#### THE PROBLEM
Your response should contain every line from the data below that holds the string "linecap".

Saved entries
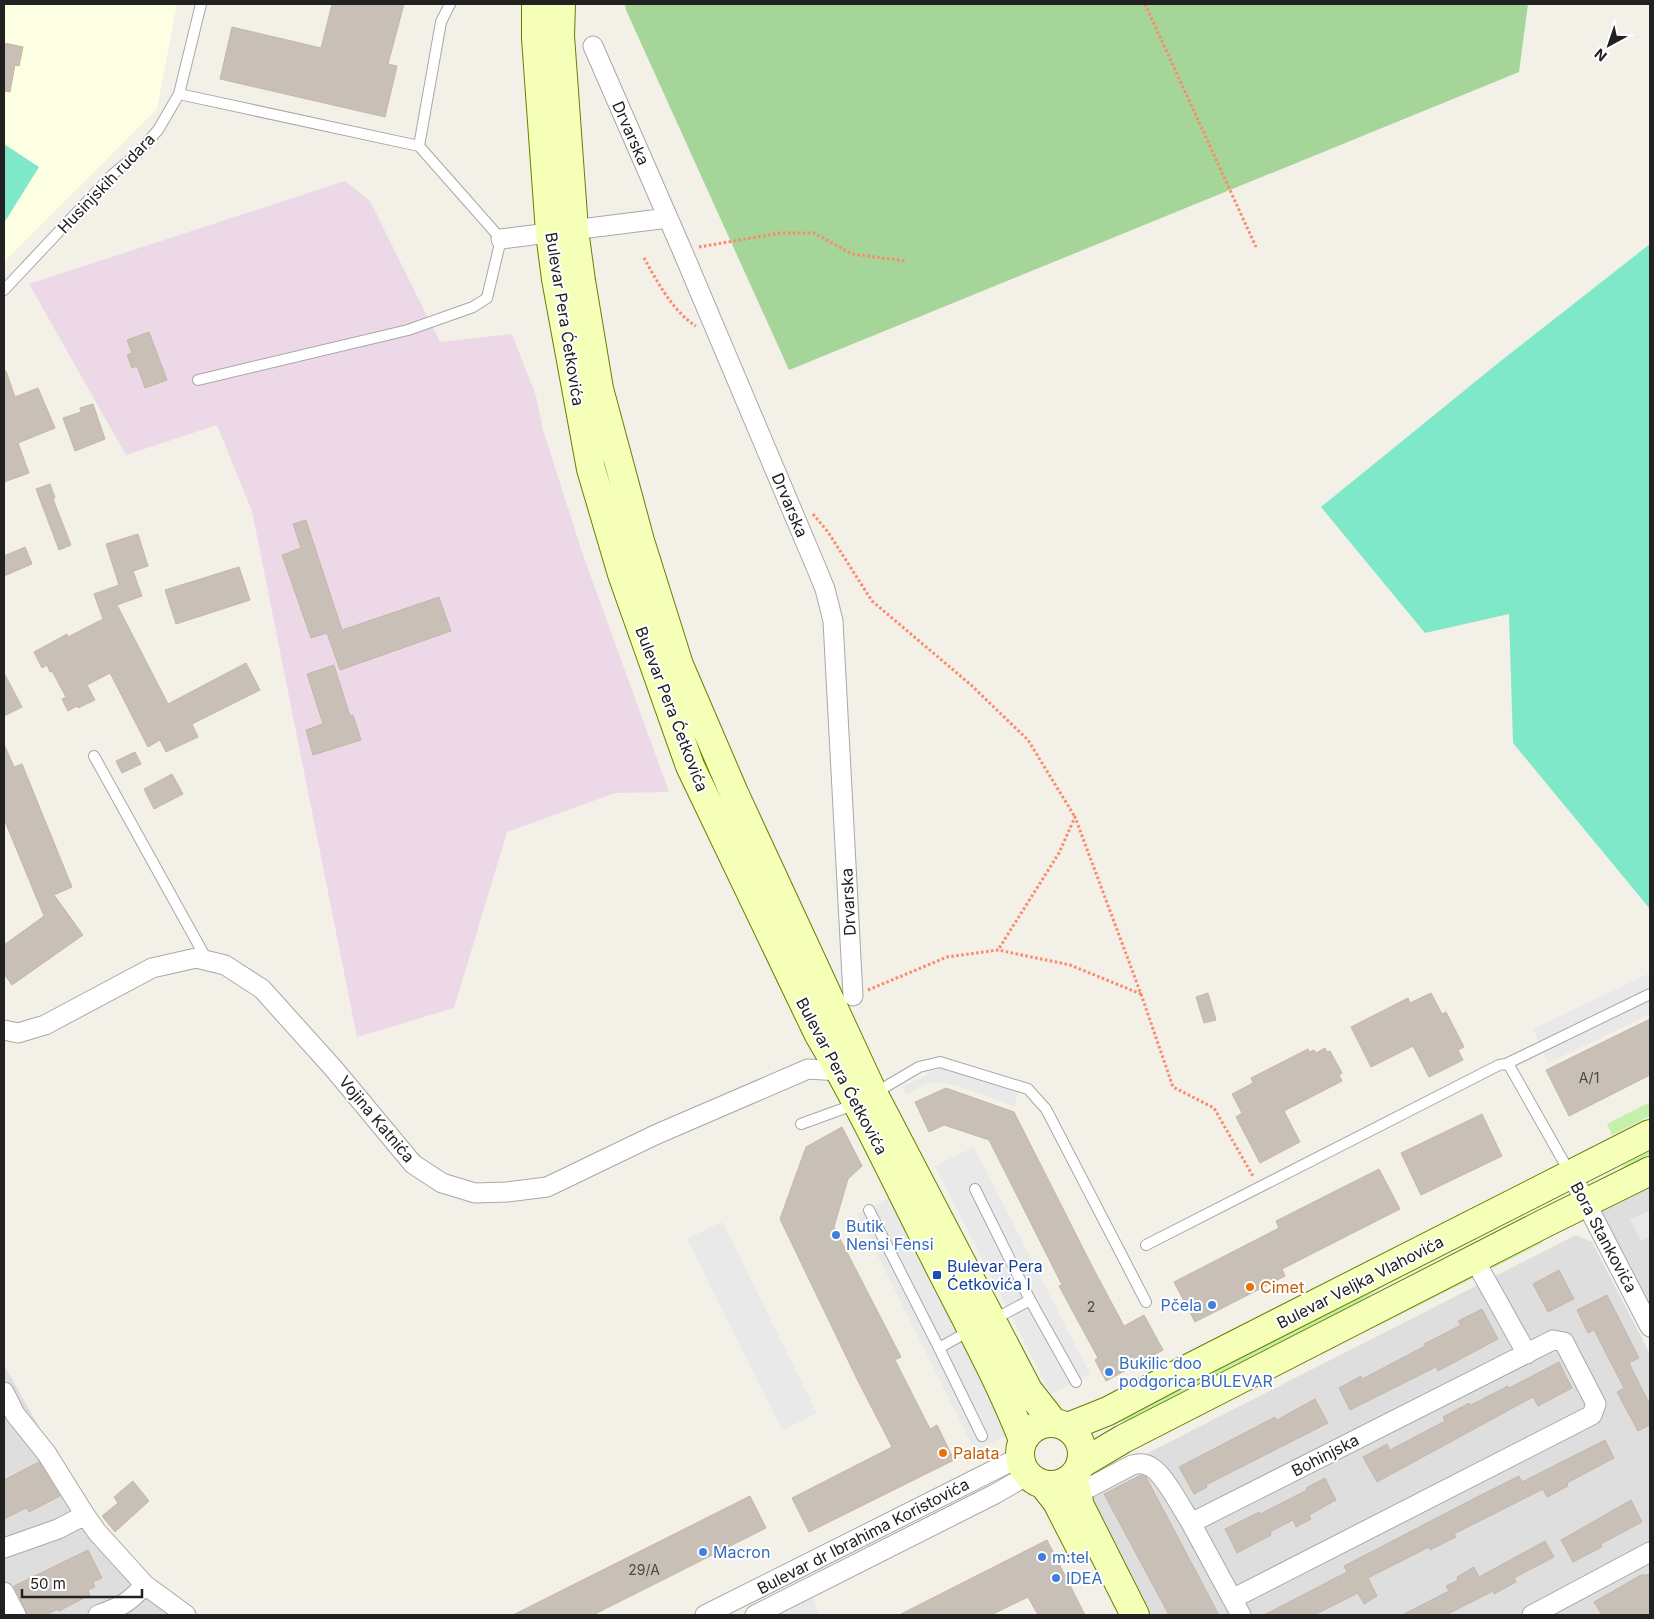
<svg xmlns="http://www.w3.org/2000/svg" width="1654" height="1619" viewBox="0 0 1654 1619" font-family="Inter,sans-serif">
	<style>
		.residential { fill: #dfdede }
		.industrial { fill: #ecd8e7 }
		.education { fill: #fdffe3 }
		.grass { fill: #c6f0a9 }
		.forest { fill: #a5d598 }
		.pitch { fill: #7fe8c8 }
		.parking { fill: #e9e9e9 }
		.building { fill: #c8bfb6; stroke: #c6b7a8 }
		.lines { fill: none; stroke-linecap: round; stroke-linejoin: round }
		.lane-casing { stroke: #a8a8a8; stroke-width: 12 }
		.street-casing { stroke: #a8a8a8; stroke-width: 21 }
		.secondary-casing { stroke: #678000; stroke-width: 30 }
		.path { stroke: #ff876b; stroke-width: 3; stroke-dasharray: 2.5 2.5; stroke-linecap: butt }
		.lane { stroke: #fff; stroke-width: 10 }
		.street { stroke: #fff; stroke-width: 19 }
		.secondary { stroke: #f5ffb8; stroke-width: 28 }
		.shop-dot { fill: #3f7fe0; stroke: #fff; stroke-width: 2 }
		.transit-dot { fill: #1a4fb4; stroke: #fff; stroke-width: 2 }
		.food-dot { fill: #e8710a; stroke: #fff; stroke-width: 2 }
		.labels { text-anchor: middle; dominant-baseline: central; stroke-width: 4; stroke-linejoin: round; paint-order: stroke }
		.number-label { font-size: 14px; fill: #4b4846 }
		.street-label { font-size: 16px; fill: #212121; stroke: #fff }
		.shop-label { font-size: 16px; fill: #366cbe; stroke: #fff; text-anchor: start }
		.transit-label { font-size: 16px; fill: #164399; stroke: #fff; text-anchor: start }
		.food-label { font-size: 16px; fill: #c56008; stroke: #fff; text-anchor: start }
	</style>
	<rect width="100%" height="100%" fill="#f2f0e7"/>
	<!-- residential -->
	<path class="residential" d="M 1650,1184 L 1650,1318 L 1596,1211 Z
		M 1576,1235 L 1592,1242 L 1650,1354 L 1650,1615 L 1152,1615 L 1085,1485 Z
		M 4,1365 L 125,1578 L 179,1615 L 4,1615 Z"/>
	<!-- industrial -->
	<path class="industrial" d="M 345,181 L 370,201 L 440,342 L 512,334 L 536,396 L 543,430 L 582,552 L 669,792 L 615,793 L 507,832 L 454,1008 L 357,1037 L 252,511 L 217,425 L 126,455 L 29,284 Z"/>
	<!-- education -->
	<path class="education" d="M 4,4 L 177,4 L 157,109 L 4,262 Z"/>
	<!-- grass -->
	<path class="grass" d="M 1650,1102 L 1650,1116 L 1612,1135 L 1607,1124 Z
		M 1650,1151 L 1650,1156 L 1625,1168 L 1623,1165 Z
		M 1542,1238 L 1542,1243 L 1493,1268 L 1491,1264 Z
		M 1475,1272 L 1477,1276 L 1378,1326 L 1375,1323 Z
		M 1400,1275 L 1359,1302 L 1153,1409 L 1125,1427 L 1117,1414 Z"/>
	<!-- forest -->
	<path class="forest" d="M 625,4 L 1528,4 L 1519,72 L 789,370 L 626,10 Z"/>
	<!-- pitch -->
	<path class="pitch" d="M 4,144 L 39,167 L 4,223 Z
		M 1650,244 L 1650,909 L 1513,743 L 1509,614 L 1425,633 L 1321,507 L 1497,364 Z"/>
	<!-- parking -->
	<path class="parking" d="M 1650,973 L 1650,1014 L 1548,1063 L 1533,1029 Z
		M 938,1069 L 949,1070 L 1018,1092 L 1014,1106 L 956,1085 L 939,1083 L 928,1083 L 906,1095 L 902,1087 Z
		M 974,1147 L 1090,1374 L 1051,1394 L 935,1166 Z
		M 891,1197 L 1009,1434 L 975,1451 L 857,1214 Z
		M 1650,1210 L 1650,1236 L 1641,1241 L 1630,1220 Z
		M 722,1222 L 817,1413 L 782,1430 L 687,1239 Z
		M 812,1595 L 820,1615 L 773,1615 Z"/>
	<!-- building -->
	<path class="building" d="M 332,4 L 404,4 L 388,64 L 397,66 L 385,117 L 220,79 L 232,27 L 321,48 Z
		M 4,43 L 23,47 L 19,66 L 15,65 L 10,92 L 4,91 Z
		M 149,332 L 167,380 L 145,388 L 137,366 L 132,368 L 127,355 L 132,353 L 127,340 Z
		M 4,371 L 6,371 L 15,397 L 38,388 L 55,428 L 18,443 L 29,473 L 4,482 Z
		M 93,404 L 105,439 L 75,451 L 63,418 L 81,412 L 80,408 Z
		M 50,484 L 55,498 L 53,499 L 71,545 L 59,550 L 36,489 Z
		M 306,520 L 342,630 L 439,597 L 451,631 L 340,670 L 327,633 L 311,638 L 282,555 L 301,548 L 293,524 Z
		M 138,534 L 148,566 L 133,571 L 142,596 L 117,605 L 168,704 L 246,663 L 260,690 L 192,724 L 198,737 L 166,752 L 160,740 L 148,747 L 110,673 L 87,685 L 95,700 L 78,708 L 77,706 L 68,711 L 62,699 L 66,697 L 52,671 L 50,672 L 47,665 L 42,668 L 34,652 L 67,634 L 68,637 L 103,619 L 94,594 L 119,585 L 106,544 Z
		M 25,547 L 32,564 L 4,576 L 4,556 Z
		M 239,567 L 250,600 L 176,624 L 165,590 Z
		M 334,665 L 350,716 L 353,715 L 361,740 L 313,755 L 306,730 L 323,724 L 307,674 Z
		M 4,673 L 22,707 L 4,716 Z
		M 4,744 L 14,767 L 22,764 L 72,887 L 54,895 L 83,935 L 12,985 L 4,974 L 4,945 L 44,916 L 4,819 Z
		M 135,752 L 141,764 L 122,773 L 116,761 Z
		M 172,774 L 183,794 L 154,809 L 144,789 Z
		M 1208,993 L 1216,1020 L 1204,1023 L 1196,997 Z
		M 1431,993 L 1442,1014 L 1446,1012 L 1464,1047 L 1458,1050 L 1463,1060 L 1429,1077 L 1413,1046 L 1371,1067 L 1351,1027 L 1408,998 L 1410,1003 Z
		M 1650,1019 L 1650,1075 L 1569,1116 L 1546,1070 Z
		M 1325,1048 L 1327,1052 L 1330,1051 L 1342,1073 L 1339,1075 L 1342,1081 L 1284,1111 L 1300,1142 L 1260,1163 L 1236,1117 L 1242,1113 L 1232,1094 L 1253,1083 L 1251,1078 L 1308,1049 L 1309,1052 L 1314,1050 L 1316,1053 Z
		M 946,1088 L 1014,1112 L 1093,1268 L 1124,1326 L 1144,1315 L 1163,1350 L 1106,1381 L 1095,1360 L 1098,1358 L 1059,1286 L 1062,1285 L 989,1140 L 944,1125 L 929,1132 L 915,1102 Z
		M 1482,1114 L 1502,1156 L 1421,1195 L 1401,1153 Z
		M 842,1127 L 862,1166 L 848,1179 L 834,1227 L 901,1357 L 895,1360 L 930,1429 L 937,1425 L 954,1460 L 809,1532 L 792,1498 L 892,1447 L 857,1379 L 780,1219 L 806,1147 Z
		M 1379,1169 L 1400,1209 L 1282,1269 L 1285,1276 L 1195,1322 L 1174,1282 L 1279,1228 L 1276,1221 Z
		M 1559,1270 L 1574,1299 L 1548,1312 L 1533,1284 Z
		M 1607,1295 L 1639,1358 L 1629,1363 L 1650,1405 L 1650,1425 L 1638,1431 L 1617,1392 L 1624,1388 L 1594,1330 L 1588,1333 L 1577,1310 Z
		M 1482,1309 L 1498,1339 L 1438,1371 L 1436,1367 L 1350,1410 L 1339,1388 L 1361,1376 L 1362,1379 L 1425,1346 L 1424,1344 L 1461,1325 L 1458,1321 Z
		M 1559,1362 L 1572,1388 L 1538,1406 L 1533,1397 L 1377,1482 L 1363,1457 L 1387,1444 L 1390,1450 L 1445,1421 L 1443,1417 L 1469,1403 L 1471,1405 L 1508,1386 L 1509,1388 Z
		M 1315,1399 L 1328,1423 L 1206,1485 L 1207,1487 L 1194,1494 L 1179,1467 L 1275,1417 L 1277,1420 Z
		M 1605,1440 L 1614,1458 L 1567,1483 L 1568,1486 L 1547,1497 L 1543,1489 L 1454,1534 L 1456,1537 L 1430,1550 L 1429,1547 L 1368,1578 L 1377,1596 L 1364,1604 L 1358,1593 L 1314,1615 L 1264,1615 L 1347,1572 L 1344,1566 L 1477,1497 L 1519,1476 L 1522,1482 Z
		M 39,1462 L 60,1496 L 29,1512 L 26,1508 L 4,1519 L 4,1480 Z
		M 1141,1475 L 1146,1477 L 1219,1615 L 1169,1615 L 1104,1494 Z
		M 1325,1478 L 1336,1500 L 1309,1515 L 1311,1519 L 1296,1527 L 1293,1520 L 1270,1532 L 1271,1535 L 1237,1553 L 1225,1529 L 1259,1512 L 1260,1514 L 1307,1490 L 1306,1488 Z
		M 133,1481 L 149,1501 L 115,1532 L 102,1516 L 118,1503 L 114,1497 Z
		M 750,1496 L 766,1528 L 593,1615 L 513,1615 Z
		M 1631,1500 L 1642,1522 L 1601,1544 L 1602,1547 L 1573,1562 L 1561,1540 Z
		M 1047,1540 L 1085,1615 L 1038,1615 L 1028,1597 L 991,1615 L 899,1615 Z
		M 1545,1541 L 1554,1557 L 1514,1578 L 1516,1582 L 1494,1594 L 1493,1591 L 1446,1615 L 1402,1615 L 1449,1591 L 1446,1586 L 1458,1580 L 1457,1577 L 1474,1567 L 1479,1577 Z
		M 88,1550 L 102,1578 L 93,1582 L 95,1587 L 88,1590 L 90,1595 L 59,1611 L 58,1609 L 46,1615 L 27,1615 L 14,1586 Z
		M 1641,1575 L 1650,1575 L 1650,1615 L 1602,1615 L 1594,1602 Z"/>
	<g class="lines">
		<!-- lane casing -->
		<g class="lane-casing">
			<path id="lane" d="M 179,94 L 419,146
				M 4,290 L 112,175 L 137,154 L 158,130 L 179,94 L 201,4
				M 198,380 L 408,330 L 473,307 L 487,298 L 501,239 L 419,146 L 441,22 L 450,4
				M 94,756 L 207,960
				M 1506,1064 L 1650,994
				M 875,1093 L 919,1067 L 940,1062 L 1028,1089 L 1046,1109 L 1146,1302
				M 801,1124 L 856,1104
				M 975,1189 L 1030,1300 L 1076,1382
				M 869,1210 L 939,1348 L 971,1330
				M 1146,1245 L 1499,1065 L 1506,1064 L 1510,1067 L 1570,1173
				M 993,1320 L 1030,1300
				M 939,1348 L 982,1436"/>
		</g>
		<!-- street casing -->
		<g class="street-casing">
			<path id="street" d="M 593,46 L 682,250 L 816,567 L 825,589 L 833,621 L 853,996
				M 501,239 L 668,218
				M 4,1030 L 18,1033 L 45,1025 L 152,968 L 196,958 L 225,965 L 262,989 L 334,1069 L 413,1164 L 442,1183 L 475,1193 L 507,1192 L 547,1187 L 655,1135 L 808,1069 L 839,1071
				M 1571,1174 L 1650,1327
				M 1474,1259 L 1527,1354
				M 4,1392 L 15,1414 L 47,1454 L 85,1515 L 97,1532 L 145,1585 L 186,1615
				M 1077,1494 L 1132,1465 C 1139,1463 1145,1463 1151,1467 C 1165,1475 1182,1509 1191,1523
				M 4,1548 L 58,1529 L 85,1515
				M 4,1592 L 16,1615
				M 1232,1599 L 1592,1415 L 1596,1404 L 1564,1342 L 1553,1340 L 1191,1523 L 1241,1615
				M 98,1615 C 122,1606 127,1604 145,1585
				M 705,1615 L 1020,1457
				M 755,1615 L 995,1494 L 1028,1475
				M 1532,1615 L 1650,1552"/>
		</g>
		<!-- secondary casing -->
		<g class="secondary-casing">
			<path id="secondary" d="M 536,4 L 536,38 L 550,233 L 556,279 L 591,469 L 622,574 L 690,766 L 818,1033 C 860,1104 895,1179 932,1252 C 963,1314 998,1376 1023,1440
				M 561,4 L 560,36 L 574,230 L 581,281 L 599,389 L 640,541 L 679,665 L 734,793 L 873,1093 L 1028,1390 L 1053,1422
				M1020 1454a31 31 0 1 1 62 0a31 31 0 1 1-62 0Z
				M 1068,1427 L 1108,1411 L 1193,1366 L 1650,1134
				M 1081,1464 L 1123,1439 L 1545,1223 L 1650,1171
				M 1073,1477 L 1080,1506 L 1135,1615
				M 1043,1484 L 1057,1502 L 1080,1547"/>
		</g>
		<!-- path -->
		<path class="path" d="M 1145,4 L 1256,247
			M 699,247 L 780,233 L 814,233 L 852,254 L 906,261
			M 644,258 C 657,281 673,312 696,326
			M 813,514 L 828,532 L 872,601 L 971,685 L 1028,740 L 1075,817
			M 868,990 L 947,957 L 998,950 L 1070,965 L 1141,994 L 1075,817 L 1059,853 L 998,950
			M 1141,994 L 1173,1087 L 1214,1108 L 1254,1178"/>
		<!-- lane -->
		<use href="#lane" class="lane"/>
		<!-- street -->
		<use href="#street" class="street"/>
		<!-- secondary -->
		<use href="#secondary" class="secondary"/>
	</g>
	<!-- markers -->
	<g class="shop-dot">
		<circle cx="836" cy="1235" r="5"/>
		<circle cx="1212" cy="1305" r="5"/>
		<circle cx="1109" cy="1372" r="5"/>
		<circle cx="703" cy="1552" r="5"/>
		<circle cx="1042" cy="1557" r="5"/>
		<circle cx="1056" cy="1578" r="5"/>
	</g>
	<rect class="transit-dot" x="932" y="1270" width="10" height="10" rx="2.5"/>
	<g class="food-dot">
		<circle cx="1250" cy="1287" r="5"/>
		<circle cx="943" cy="1453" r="5"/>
	</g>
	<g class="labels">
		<!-- number labels -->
		<g class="number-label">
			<text x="1589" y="1077">A/1</text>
			<text x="1091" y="1306">2</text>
			<text x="644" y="1569">29/A</text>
		</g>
		<!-- street labels -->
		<g class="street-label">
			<text transform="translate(631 133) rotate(66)">Drvarska</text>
			<text transform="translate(106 183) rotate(-46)">Husinjskih rudara</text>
			<text transform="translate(565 319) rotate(81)">Bulevar Pera Ćetkovića</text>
			<text transform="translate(790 505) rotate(67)">Drvarska</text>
			<text transform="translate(672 709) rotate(69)">Bulevar Pera Ćetkovića</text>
			<text transform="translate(848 902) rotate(-93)">Drvarska</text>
			<text transform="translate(842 1076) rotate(62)">Bulevar Pera Ćetkovića</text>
			<text transform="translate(377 1119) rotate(50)">Vojina Katnića</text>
			<text transform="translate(1604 1237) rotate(62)">Bora Stankovića</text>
			<text transform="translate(1360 1282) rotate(-27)">Bulevar Veljka Vlahovića</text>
			<text transform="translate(1325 1455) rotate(-27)">Bohinjska</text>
			<text transform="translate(863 1536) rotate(-27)">Bulevar dr Ibrahima Koristovića</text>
		</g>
		<!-- shop labels -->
		<g class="shop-label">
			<text x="846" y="1226">Butik<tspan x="846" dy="18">Nensi Fensi</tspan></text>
			<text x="1202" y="1305" text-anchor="end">Pčela</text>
			<text x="1119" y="1363">Bukilic doo<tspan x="1119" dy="18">podgorica BULEVAR</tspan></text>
			<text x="713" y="1552">Macron</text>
			<text x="1052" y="1557">m:tel</text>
			<text x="1066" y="1578">IDEA</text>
		</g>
		<!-- transit labels -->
		<g class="transit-label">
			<text x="947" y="1266">Bulevar Pera<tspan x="947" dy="18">Ćetkovića I</tspan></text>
		</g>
		<!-- food labels -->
		<g class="food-label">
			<text x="1260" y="1287">Cimet</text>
			<text x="953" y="1453">Palata</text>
		</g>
	</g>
	<!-- border -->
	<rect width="1654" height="1619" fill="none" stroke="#212121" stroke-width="10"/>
	<!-- north arrow -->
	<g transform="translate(1609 45) rotate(220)" stroke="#ffffff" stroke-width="4" paint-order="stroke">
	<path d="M0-4L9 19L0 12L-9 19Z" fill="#212121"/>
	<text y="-8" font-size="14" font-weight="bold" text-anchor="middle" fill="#212121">N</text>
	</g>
	<!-- scale -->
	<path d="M22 1589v8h120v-8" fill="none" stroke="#212121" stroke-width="2.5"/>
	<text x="30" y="1589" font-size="15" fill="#212121" stroke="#ffffff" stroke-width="4" paint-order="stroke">50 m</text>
</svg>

#### RESULT OF THIS EXERCISE
		.lines { fill: none; stroke-linecap: round; stroke-linejoin: round }
		.path { stroke: #ff876b; stroke-width: 3; stroke-dasharray: 2.5 2.5; stroke-linecap: butt }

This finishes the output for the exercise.